As I wrote about very early in this blog’s history, I’ve become quite weary of dungeon crawls where monsters lack any sense of self-preservation or motives of their own and only exist to wait for the players to arrive and then fight them to the death. I also feel like the true potential of the game is squandered when everything about a battle is reduced to numbers, even if there is a scripted “morale check” or something in the encounter notes that are provided to the DM. In a game that not only allows but often encourages the narrative to change in real time based on many different players making choices, what good is it for any of us to insist on limiting ourselves to running a meat grinder powered by dice?

In Glitterdoom I have found a group of foes that really make it easy to threaten the player characters with hostile undead monsters while at the same time avoiding tedious roll play. The Stone Ghosts are nasty creatures, but they exist for a reason other than waiting for some chumps to come fight them. The lore in the book is well-written but not especially innovative in its narrative. Dwarves grow too fond of their shinies, become too obsessed with mining, dig too deep, then doom their own civilization with an amalgam of greed and foul curses/magic. That is a tale at least as old as Tolkien. But that’s okay because this is written for games rather than for publishing as literature. There was just enough there to give me a good starting point from where I can start improvising. For the DM running a game, that’s better than a finely crafted story that doesn’t leave any space for making up a few things on the spot.

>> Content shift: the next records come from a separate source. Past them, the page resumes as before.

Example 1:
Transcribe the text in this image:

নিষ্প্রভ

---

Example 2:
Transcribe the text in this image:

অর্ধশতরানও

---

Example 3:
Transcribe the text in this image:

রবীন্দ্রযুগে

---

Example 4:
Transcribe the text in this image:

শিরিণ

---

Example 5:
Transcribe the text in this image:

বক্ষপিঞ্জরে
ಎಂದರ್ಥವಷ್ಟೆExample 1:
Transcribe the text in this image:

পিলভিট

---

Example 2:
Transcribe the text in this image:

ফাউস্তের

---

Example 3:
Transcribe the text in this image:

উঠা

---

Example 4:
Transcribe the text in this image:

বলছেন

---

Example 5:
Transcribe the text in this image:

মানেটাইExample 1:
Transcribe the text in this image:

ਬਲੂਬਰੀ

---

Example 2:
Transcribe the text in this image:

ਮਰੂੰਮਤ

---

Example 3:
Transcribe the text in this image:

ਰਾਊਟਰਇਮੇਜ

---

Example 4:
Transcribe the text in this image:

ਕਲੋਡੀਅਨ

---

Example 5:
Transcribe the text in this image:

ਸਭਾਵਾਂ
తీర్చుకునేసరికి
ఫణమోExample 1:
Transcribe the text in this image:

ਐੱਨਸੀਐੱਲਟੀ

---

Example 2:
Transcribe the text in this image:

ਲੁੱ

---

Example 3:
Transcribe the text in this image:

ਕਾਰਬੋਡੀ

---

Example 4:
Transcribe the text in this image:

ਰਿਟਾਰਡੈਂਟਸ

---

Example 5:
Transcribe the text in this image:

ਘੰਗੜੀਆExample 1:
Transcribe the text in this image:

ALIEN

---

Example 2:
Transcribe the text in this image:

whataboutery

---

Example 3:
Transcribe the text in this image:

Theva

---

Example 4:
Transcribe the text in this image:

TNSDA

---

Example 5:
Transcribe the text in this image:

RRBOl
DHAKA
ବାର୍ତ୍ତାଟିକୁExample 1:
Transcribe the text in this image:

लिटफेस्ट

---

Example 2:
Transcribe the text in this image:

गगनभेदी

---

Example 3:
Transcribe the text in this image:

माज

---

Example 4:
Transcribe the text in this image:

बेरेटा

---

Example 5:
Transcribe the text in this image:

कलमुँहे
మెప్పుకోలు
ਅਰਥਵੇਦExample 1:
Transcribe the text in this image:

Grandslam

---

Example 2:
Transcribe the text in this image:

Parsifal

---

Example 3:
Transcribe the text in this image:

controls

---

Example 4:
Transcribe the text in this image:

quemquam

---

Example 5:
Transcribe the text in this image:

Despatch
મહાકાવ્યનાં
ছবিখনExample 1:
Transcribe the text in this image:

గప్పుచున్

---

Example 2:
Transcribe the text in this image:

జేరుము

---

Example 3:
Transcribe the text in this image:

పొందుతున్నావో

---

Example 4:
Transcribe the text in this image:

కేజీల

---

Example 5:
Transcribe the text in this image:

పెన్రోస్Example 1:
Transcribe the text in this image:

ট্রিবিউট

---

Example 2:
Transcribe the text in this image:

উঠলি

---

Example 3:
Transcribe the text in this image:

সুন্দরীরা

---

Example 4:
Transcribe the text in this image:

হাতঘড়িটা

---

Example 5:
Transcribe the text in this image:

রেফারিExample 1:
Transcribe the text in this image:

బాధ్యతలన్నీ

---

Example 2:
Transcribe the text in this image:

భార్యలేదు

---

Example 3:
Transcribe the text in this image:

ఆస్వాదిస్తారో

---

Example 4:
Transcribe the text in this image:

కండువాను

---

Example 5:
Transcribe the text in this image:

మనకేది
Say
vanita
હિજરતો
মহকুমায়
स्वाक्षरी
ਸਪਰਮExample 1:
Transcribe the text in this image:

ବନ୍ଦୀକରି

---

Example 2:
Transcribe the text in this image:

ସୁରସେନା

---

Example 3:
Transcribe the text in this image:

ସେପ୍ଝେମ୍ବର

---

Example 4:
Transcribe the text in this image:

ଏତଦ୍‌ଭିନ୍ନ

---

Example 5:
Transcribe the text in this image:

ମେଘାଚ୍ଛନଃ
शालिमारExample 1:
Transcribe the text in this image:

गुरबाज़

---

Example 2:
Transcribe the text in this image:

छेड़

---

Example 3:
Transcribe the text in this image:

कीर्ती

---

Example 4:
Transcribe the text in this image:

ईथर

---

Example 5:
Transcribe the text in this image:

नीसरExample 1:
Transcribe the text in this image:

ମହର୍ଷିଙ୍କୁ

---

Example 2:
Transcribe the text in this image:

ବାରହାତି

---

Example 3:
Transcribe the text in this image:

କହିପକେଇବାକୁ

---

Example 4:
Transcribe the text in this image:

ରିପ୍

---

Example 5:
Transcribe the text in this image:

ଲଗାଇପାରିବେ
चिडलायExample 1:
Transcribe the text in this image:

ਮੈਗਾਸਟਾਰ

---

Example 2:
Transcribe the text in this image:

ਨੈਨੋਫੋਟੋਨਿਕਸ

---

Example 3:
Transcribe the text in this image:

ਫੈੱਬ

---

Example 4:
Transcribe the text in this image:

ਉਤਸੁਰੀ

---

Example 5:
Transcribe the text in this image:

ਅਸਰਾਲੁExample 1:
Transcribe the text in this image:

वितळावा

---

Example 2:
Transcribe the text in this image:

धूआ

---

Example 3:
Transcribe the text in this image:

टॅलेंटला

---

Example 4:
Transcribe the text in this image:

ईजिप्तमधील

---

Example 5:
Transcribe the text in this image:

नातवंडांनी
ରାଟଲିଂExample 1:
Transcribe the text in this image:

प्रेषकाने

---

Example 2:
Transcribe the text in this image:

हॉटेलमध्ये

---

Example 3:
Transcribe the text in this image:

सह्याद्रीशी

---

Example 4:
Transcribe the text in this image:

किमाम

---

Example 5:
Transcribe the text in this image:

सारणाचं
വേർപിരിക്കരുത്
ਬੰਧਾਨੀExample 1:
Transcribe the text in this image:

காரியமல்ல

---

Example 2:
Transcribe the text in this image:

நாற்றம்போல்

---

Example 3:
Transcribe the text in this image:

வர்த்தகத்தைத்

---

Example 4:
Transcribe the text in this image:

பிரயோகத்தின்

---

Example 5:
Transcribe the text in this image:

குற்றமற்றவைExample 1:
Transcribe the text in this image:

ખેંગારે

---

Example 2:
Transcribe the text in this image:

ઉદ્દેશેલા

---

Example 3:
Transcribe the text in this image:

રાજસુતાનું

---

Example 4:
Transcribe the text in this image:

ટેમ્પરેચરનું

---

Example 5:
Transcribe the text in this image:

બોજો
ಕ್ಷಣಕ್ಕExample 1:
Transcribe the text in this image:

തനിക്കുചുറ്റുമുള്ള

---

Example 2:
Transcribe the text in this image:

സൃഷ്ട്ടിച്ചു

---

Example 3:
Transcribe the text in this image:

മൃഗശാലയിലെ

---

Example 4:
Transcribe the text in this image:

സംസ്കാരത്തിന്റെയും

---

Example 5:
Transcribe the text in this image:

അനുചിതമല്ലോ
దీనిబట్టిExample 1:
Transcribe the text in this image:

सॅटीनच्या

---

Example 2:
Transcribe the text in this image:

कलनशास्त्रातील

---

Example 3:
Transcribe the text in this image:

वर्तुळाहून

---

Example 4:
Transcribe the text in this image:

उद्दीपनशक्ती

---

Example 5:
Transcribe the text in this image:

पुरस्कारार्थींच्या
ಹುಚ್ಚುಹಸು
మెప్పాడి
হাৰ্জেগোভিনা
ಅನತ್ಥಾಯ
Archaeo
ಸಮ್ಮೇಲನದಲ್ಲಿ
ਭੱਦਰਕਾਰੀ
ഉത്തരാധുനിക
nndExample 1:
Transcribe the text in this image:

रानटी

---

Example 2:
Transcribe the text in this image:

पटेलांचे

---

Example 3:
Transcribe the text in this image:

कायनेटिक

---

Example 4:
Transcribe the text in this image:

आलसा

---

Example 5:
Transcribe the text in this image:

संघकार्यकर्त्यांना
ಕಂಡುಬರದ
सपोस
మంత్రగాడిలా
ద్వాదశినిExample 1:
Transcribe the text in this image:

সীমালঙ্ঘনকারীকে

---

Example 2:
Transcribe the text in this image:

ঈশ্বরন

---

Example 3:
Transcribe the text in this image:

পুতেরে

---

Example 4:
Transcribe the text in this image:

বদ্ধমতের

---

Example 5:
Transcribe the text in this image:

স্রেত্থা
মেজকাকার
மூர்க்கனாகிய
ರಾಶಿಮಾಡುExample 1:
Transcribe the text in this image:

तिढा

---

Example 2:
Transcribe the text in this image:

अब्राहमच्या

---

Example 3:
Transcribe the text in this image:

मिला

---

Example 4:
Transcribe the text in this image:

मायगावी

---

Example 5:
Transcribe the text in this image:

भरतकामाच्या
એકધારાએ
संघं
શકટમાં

Steelhand Hall, as interpreted by the dungeon tiles I happened to have on hand at the time. This is not a meat grinder that churns out XP and dank loot.

This is accompanied with good mechanics; I have heard from players of both sessions I have run that the Stone Ghosts strike them as tough and dangerous yet not so far out of their league as to make the conflict pointless. Hearing that fills me with glee, as I often struggle to make foes seem like a genuine threat without being practically invincible. This adventure demonstrates what I consider to be great encounter design in being able to give me, as DM, everything I need on the page in front of me to present a difficult but not hopeless challenge to the power of the player characters to fight their way to victory.

There was one more thing I needed to feel successful in showing the Stone Ghosts as effective defenders of their home in The Knuckle. And that is retreat: using their supernatural abilities and home-field advantage, they have slaughtered other (off-screen NPC) adventuring parties. Neither of my player-character parties were killed because they were evidently a bit tougher, having been able to force the Stone Ghosts to withdraw but at such a heavy cost that they too find themselves unwilling to penetrate further into Steelhand Hall (the building that sits on top of the mine). In this, the Stone Ghosts have a purpose other than to wait for the players to arrive and fight. They are there to use whatever unholy means are necessary to keep intruders out of their haunted mine. In this they have suffered a casualty or two, but have largely been successful since Okkar Ironeyes led the first expedition to take place in hundreds of years. Who knows how long they can hold it together against the most recent group?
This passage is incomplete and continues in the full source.